Sunday, January 20, 2019

Myths, legends and us

Maybe you know the works of Joseph Campbell, as in his book "The Hero with a Thousand Faces."  You may have heard of criticisms of the work of Freud and others who have tried to understand the workings of the human mind and personality.  The critics have different sorts of complaints but some of them complain that actual evidence supporting theories and even practices in psychiatry and psychology is lacking, unimpressive, missing or contradictory.  As a graduate student, I found the list of "threats to validity" in Campbell and Stanley's book on experimental design memorable and helpful. The list can get a little technical but it starts with "history" and "maturation", terms that point to the past and to growth and change, to the future, too.

You can take just about any mother or K-12 school teacher and talk to them about the mysterious brains, pasts and futures of people, especially kids.  No research or analysis or expert can completely map out what a person of any age has done, can currently do or will become able (or unable) to do. When I saw how inexpensive that good writer Robert A. Johnson's books were on Kindle, I paid attention.  I have enjoyed his "Living Your Unlived Life" and quoted from it a couple of times in this blog.

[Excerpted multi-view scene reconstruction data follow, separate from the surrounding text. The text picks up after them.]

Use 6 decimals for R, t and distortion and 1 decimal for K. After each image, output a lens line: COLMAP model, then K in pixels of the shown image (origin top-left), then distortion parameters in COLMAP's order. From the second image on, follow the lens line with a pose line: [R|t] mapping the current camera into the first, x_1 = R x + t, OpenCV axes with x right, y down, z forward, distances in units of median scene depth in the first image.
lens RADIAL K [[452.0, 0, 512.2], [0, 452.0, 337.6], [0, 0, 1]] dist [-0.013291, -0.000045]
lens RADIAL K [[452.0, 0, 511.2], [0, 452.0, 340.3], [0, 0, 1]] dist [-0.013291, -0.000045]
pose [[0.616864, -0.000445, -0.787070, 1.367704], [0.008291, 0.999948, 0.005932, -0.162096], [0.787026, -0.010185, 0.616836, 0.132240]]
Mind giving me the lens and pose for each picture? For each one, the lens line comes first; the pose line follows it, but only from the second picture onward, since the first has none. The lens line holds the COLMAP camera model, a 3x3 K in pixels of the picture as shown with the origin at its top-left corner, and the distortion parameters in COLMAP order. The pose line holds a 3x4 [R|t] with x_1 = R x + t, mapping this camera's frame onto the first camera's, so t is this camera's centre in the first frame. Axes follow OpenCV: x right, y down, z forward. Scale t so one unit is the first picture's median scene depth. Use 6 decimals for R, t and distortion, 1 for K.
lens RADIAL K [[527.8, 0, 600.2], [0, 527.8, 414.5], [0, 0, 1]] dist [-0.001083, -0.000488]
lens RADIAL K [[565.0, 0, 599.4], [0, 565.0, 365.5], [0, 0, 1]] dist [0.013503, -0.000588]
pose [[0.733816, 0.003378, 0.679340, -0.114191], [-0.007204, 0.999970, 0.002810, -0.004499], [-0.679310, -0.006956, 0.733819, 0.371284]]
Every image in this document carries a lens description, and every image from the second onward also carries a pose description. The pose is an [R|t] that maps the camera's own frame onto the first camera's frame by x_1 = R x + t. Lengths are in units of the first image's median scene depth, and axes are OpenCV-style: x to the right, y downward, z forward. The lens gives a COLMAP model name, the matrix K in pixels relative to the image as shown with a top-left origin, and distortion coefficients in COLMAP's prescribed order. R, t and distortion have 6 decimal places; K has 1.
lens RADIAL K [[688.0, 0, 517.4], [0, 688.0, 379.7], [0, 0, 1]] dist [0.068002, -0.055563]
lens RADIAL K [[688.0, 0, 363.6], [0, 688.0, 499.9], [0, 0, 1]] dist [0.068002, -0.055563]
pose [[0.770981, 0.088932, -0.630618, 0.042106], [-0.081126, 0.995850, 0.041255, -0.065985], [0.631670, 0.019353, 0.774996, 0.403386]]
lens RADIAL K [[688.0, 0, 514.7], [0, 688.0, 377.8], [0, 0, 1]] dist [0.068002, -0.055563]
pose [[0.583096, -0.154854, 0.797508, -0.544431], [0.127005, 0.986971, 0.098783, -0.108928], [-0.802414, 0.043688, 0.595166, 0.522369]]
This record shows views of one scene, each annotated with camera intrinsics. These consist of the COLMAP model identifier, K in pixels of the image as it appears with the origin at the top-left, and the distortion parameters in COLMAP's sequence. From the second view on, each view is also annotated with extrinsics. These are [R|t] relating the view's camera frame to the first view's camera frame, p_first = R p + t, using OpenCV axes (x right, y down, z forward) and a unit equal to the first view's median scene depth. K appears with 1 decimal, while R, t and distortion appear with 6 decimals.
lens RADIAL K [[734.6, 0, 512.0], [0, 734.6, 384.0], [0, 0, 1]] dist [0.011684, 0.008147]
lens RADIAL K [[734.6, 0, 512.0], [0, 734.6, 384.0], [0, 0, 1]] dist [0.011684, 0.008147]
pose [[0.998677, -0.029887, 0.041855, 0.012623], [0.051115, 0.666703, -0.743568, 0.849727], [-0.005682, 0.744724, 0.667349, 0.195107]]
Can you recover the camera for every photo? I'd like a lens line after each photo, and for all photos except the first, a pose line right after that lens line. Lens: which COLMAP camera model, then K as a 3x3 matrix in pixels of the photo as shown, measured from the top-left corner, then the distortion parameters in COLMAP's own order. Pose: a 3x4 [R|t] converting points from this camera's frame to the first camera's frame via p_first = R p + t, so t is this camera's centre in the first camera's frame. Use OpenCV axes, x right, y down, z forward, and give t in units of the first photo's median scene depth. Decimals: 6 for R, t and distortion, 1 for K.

As you may have guessed, my mother was a female and my sister, wife and daughters.  I understand that close to half of all humans are female. I bought Johnson's "She" and read it aloud to Lynn.  Like Campbell and Jung, Johnson concentrates on aspects of human life that are foretold or exemplified by events in old myths and legends.  To some extent, the typical experience of a human of a given age or stereotype is told in some old stories. "She" is mostly about a typical face-off between an young girlfriend or bride and the guy's mother.  I enjoyed the story and Dr. Johnson's assurance that animosity and sometimes worse can be expected between the new young woman and the guy's mother.

I watched the "Crazy Rich Asians" movie and found the story centered on just this tension.

Now, I am into "He" by the same Robert A. Johnson (deceased in the past year at age 97).  Although there are plenty of movies and references to a similar tension between a father and the intrusive guy who is making off with his daughter, "He" is about a different aspect of male life and psychology.  Johnson says that from the 1200's to now, much of young male life and development is exemplified by the legend of Parsifal and his quest for the Holy Grail. I haven't read much of the book but it certainly inspires me to stop and reflect on big moments in my life, surprising events or strong feelings or both.  Unlike careful science, legends and myths can involve explicitly magical and supernatural events. Such freedom provides a broader palette of ideas, powers, dangers and causes.